May Our Road Be Rough By Sunny Awhefeada

The caption of this essay “May our road be rough” is what I wish Nigerians including myself as we go into 2019. The originality of the imprecatory title is not mine. The patent is traceable to the fertile and rigorous mind of famed school teacher and radical humanist, Dr. Tai Solarin of blessed memory. In his 1964 New Year day essay titled “May Your Road Be Rough”, the iconic schoolmaster and founder of Mayflower School, Ikenne, did declare, “May your road be rough”.

Expecting that his readers would be shocked and turn their fingers round their head and snap them at him as in “back to sender”, he quickly added the following, “I am not cursing you. I am wishing you what I wish myself every year. I therefore repeat, may you have a hard time this year, may there be plenty of trouble for you this year! If you are not sure what you should say back, why not just say “same to you”? Solarin was a hardnosed thinker who neither saw the world through rose tinted glasses nor romanticized it as a stretch of rosemary. He knew that roses have thorns. He saw the world for what it is which is what we make of it. No wishes and hopes when actions are not deliberately geared to elicit good.

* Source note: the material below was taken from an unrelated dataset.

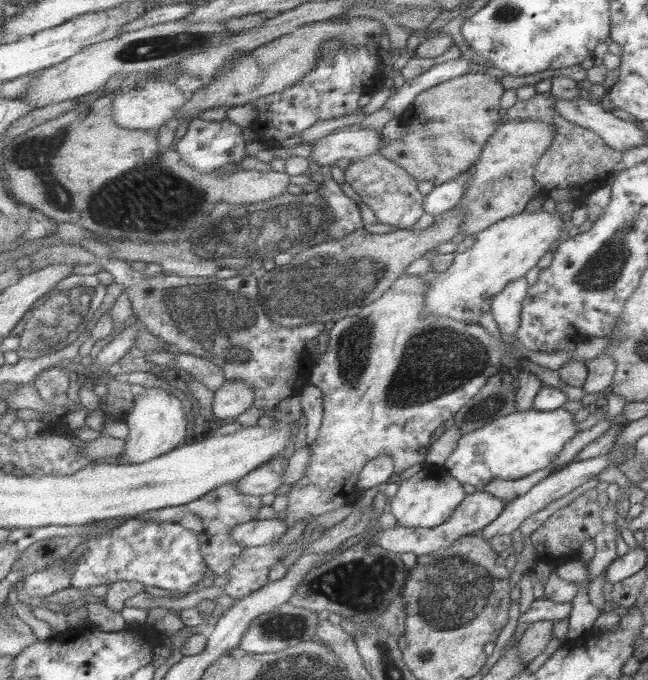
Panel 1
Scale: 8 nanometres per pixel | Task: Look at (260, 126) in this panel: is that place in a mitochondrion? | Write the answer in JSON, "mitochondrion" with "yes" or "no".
{"mitochondrion":"no"}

Every New Year in Nigeria, and may be the world over, is usually a time for prayers, wishes and hope. Pastors and politicians, family and friends, all join in the ritual of prayers, wishes and hope. Prosperity, success, peace, health number among the wishes many hopefully express and expect. Yet, their actions pull the scale in the opposite direction. This has been the case with Nigeria and Nigerians. Every New Year, people pray for everything good and do nothing in the direction of realizing it. People make resolutions without commensurate efforts to keep them. Yet, they expect things to change for the better. We want great result without working hard. We hope without exerting ourselves. We anticipate great harvest without putting our hands to the plough.

Nigeria’s problems are in our inability to rise to the challenge of genuinely confronting our foibles individually and collectively. Rather than confront our weaknesses headlong we seek solace in prayers and wishes of Happy New Year. To the discerning, all those prayers and wishes aggregate a will o’ the wisp if they are not matched with action. Something cannot come out of nothing. Hence we need to match our prayers with action. Prayers are essentially wishes and for what is anticipated to materialise, concerted and deliberate efforts must be made. One cannot plant cassava and expect to reap yam. A third class effort at scholarship cannot yield a first class result. It is for this reason that many a new year wish do not come to pass. Nobody prays for failure, poverty, accident, death, robbery and other acts incidental to existential hardship. Yet, these negative indices of human existence daily confront and define us. The problem is not in our praying or not praying. The problem is not in our wishing or not wishing. The problem is in our not matching our prayers and wishes with deeds. I do concede that faith, prayer and hope are essential to our spiritual and physical survival, but this is conditional. We must exert ourselves towards realising what we hope for.

In spite of the many prayers and happy New Year wishes pouring forth from Nigerians since 1914, the nation and people have tottered. We are now just hanging by the precipice. 2019 opened with an avalanche of prayers and wishes from pastors and politicians. Side by side those prayers and wishes are exhortations to the downtrodden to be patient, dedicated, sacrificial and hopeful. Only the poor are encouraged to imbibe such attributes. The corpulent pastors and triple-chinned political dealers have grown beyond complying with such virtues. Buhari, Osinbajo, Atiku, Obi, Saraki, Dogara, Wike, Seriake, all were joined in dishing out lavish New Year admonitions to the masses. Be more prayerful. Be patient. Be hopeful. Make sacrifices.

If only Saraki or Seriake could just for one day imbibe what they told the masses. If only either of them could exchange one of their cars, just one each, for those of my buddies Ogheneakpobo and Eyankwaire. Then they would know what it means to sacrifice. If only Dogara or Osinbajo could abandon the coziness of their Abuja home in exchange for a room in Orogun just for one day then they would know how much sacrifice we are making.

As we go into 2019 Nigerians have a choice to make. We are not likely to fully realise the benefit of that choice right away, but it is going to be a step in the right direction. That choice must compel us to jettison wishful thinking and hope anchored on nothing. 2019 is election year and we must discern between progress and retrogression. This year’s election should be the elixir in the march towards national retrieval. We must act and anticipate result. But till then, may our road be rough, very rough!